La crise des entrées à Ceuta a pris une tournure diplomatique inattendue : le chef de la diplomatie espagnole a publiquement remercié le Maroc pour son aide, tout en accusant des réseaux sociaux d'avoir amplifié l'incident. Une manière de désamorcer les critiques internes ?
Ceuta, petite ville espagnole située sur la côte nord du Maroc, a récemment été le théâtre d'arrivées massives de personnes à la nage. Pour comprendre, il faut savoir que Ceuta est une enclave espagnole en Afrique, séparée du Maroc par une frontière terrestre et maritime. Ces arrivées ont provoqué une crise migratoire et politique en Espagne.

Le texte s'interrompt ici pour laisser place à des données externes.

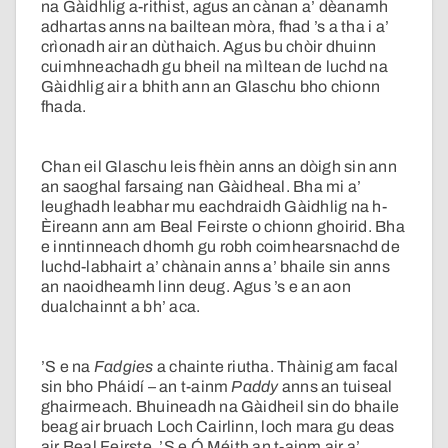
na Gàidhlig a-rithist, agus an cànan a’ dèanamh
adhartas anns na bailtean mòra, fhad ’s a tha i a’
crìonadh air an dùthaich. Agus bu chòir dhuinn
cuimhneachadh gu bheil na mìltean de luchd na
Gàidhlig air a bhith ann an Glaschu bho chionn
fhada.
Chan eil Glaschu leis fhèin anns an dòigh sin ann
an saoghal farsaing nan Gàidheal. Bha mi a’
leughadh leabhar mu eachdraidh Gàidhlig na h-
Èireann ann am Beal Feirste o chionn ghoirid. Bha
e inntinneach dhomh gu robh coimhearsnachd de
luchd-labhairt a’ chànain anns a’ bhaile sin anns
an naoidheamh linn deug. Agus ’s e an aon
dualchainnt a bh’ aca.
’S e na
Fadgies
a chainte riutha. Thàinig am facal
sin bho Pháidí – an t-ainm
Paddy
anns an tuiseal
ghairmeach. Bhuineadh na Gàidheil sin do bhaile
beag air bruach Loch Cairlinn, loch mara gu deas
air Beal Feirste. ’S e Ó Méith an t-ainm air a’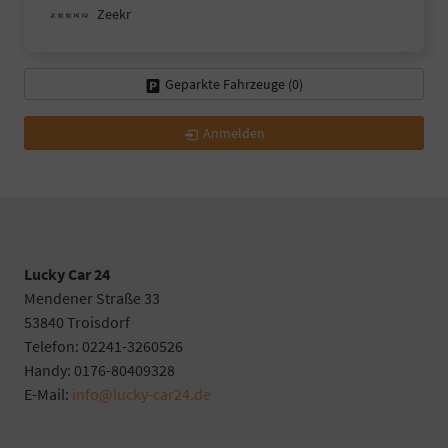
Zeekr
Geparkte Fahrzeuge (
0
)
Anmelden
Lucky Car 24
Mendener Straße 33
53840 Troisdorf
Telefon: 02241-3260526
Handy: 0176-80409328
E-Mail:
info@lucky-car24.de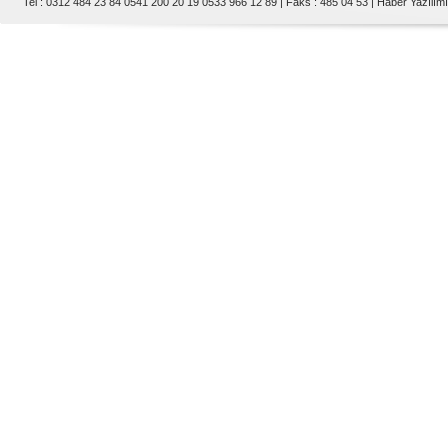
Tel : 0312 484 23 84 0541 200 20 19 0533 966 12 89 | Faks : 485 04 53 |
Haber Yazılımı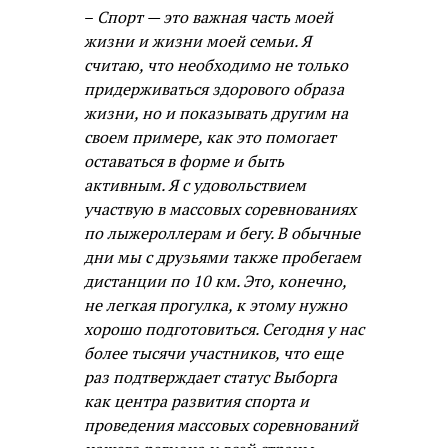
–
Спорт — это важная часть моей
жизни и жизни моей семьи. Я
считаю, что необходимо не только
придерживаться здорового образа
жизни, но и показывать другим на
своем примере, как это помогает
оставаться в форме и быть
активным. Я с удовольствием
участвую в массовых соревнованиях
по лыжероллерам и бегу. В обычные
дни мы с друзьями также пробегаем
дистанции по 10 км. Это, конечно,
не легкая прогулка, к этому нужно
хорошо подготовиться. Сегодня у нас
более тысячи участников, что еще
раз подтверждает статус Выборга
как центра развития спорта и
проведения массовых соревнований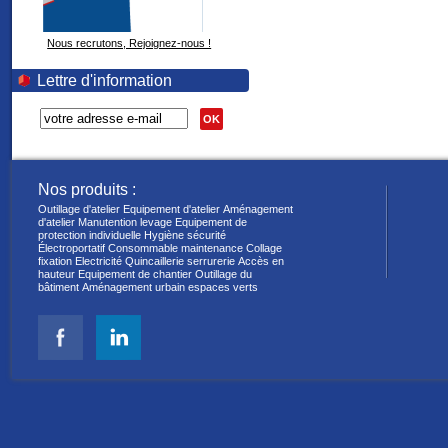
Nous recrutons, Rejoignez-nous !
Lettre d'information
OK
Nos produits :
Outillage d'atelier
Equipement d'atelier
Aménagement
d'atelier
Manutention levage
Equipement de
protection individuelle
Hygiène sécurité
Électroportatif
Consommable maintenance
Collage
fixation
Electricité
Quincaillerie serrurerie
Accès en
hauteur
Equipement de chantier
Outillage du
bâtiment
Aménagement urbain espaces verts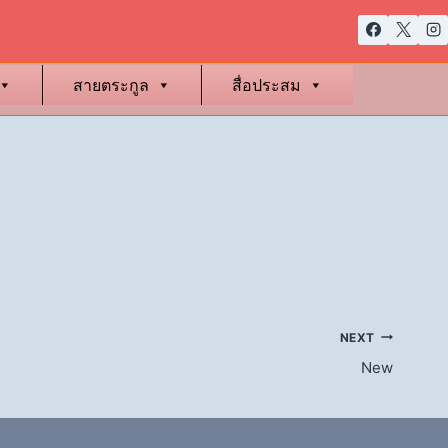
สายตระกูล
สื่อประสม
NEXT
New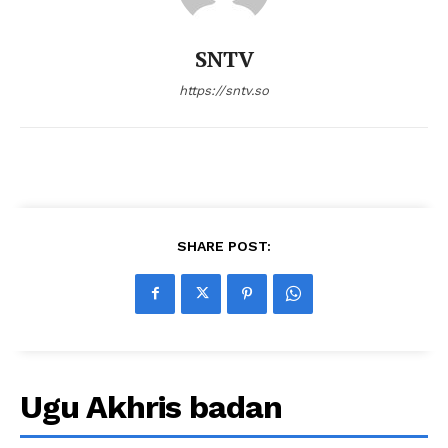
SNTV
https://sntv.so
SHARE POST:
Ugu Akhris badan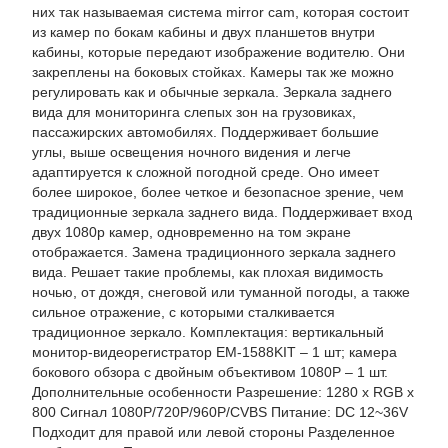
них так называемая система mirror cam, которая состоит
из камер по бокам кабины и двух планшетов внутри
кабины, которые передают изображение водителю. Они
закреплены на боковых стойках. Камеры так же можно
регулировать как и обычные зеркала. Зеркала заднего
вида для мониторинга слепых зон на грузовиках,
пассажирских автомобилях. Поддерживает большие
углы, выше освещения ночного видения и легче
адаптируется к сложной погодной среде. Оно имеет
более широкое, более четкое и безопасное зрение, чем
традиционные зеркала заднего вида. Поддерживает вход
двух 1080p камер, одновременно на том экране
отображается. Замена традиционного зеркала заднего
вида. Решает такие проблемы, как плохая видимость
ночью, от дождя, снеговой или туманной погоды, а также
сильное отражение, с которыми сталкивается
традиционное зеркало. Комплектация: вертикальный
монитор-видеорегистратор EM-1588KIT – 1 шт; камера
бокового обзора с двойным объективом 1080P – 1 шт.
Дополнительные особенности Разрешение: 1280 x RGB x
800 Сигнал 1080P/720P/960P/CVBS Питание: DC 12~36V
Подходит для правой или левой стороны Разделенное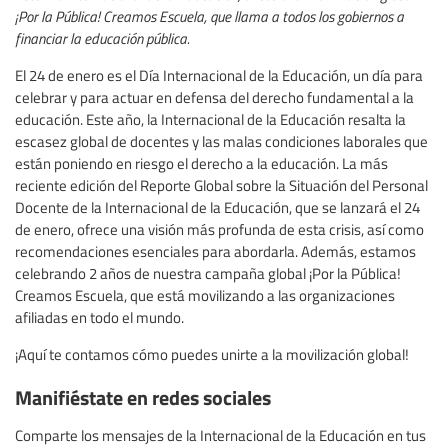
¡Por la Pública! Creamos Escuela, que llama a todos los gobiernos a
financiar la educación pública.
El 24 de enero es el Día Internacional de la Educación, un día para
celebrar y para actuar en defensa del derecho fundamental a la
educación. Este año, la Internacional de la Educación resalta la
escasez global de docentes y las malas condiciones laborales que
están poniendo en riesgo el derecho a la educación. La más
reciente edición del Reporte Global sobre la Situación del Personal
Docente de la Internacional de la Educación, que se lanzará el 24
de enero, ofrece una visión más profunda de esta crisis, así como
recomendaciones esenciales para abordarla. Además, estamos
celebrando 2 años de nuestra campaña global ¡Por la Pública!
Creamos Escuela, que está movilizando a las organizaciones
afiliadas en todo el mundo.
¡Aquí te contamos cómo puedes unirte a la movilización global!
Manifiéstate en redes sociales
Comparte los mensajes de la Internacional de la Educación en tus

Selon Barlamane, le ministre espagnol des Affaires étrangères, José Manuel Albares, a déclaré que les autorités marocaines avaient offert leur collaboration dès les premières heures pour freiner ces arrivées et organiser le retour des personnes concernées. Il a insisté sur le fait que cette coopération était "dès le premier moment" et que la plupart des personnes étaient déjà reparties au Maroc.
Ce qui est frappant, c'est que cette déclaration vise à répondre aux critiques en Espagne sur la gestion de la crise. Albares a également évoqué une "activité inhabituelle sur les réseaux sociaux" qui aurait amplifié un arrêt du Tribunal suprême espagnol sur les refoulements à la frontière, avant de relier cela aux entrées à Ceuta. Il a même parlé d'une "internationale réactionnaire" derrière cette diffusion.
Concrètement, cela signifie que Rabat et Madrid affichent une coordination étroite sur ce dossier sensible. Mais le ministre n'a pas donné de chiffres précis sur le nombre d'arrivants ou de retours, ni sur la répartition entre adultes et mineurs. Une partie de l'information reste donc floue.
Pour les lecteurs marocains, cette reconnaissance espagnole est notable, car elle officialise un rôle actif du Maroc dans la gestion des flux migratoires, un sujet souvent source de tensions entre les deux pays.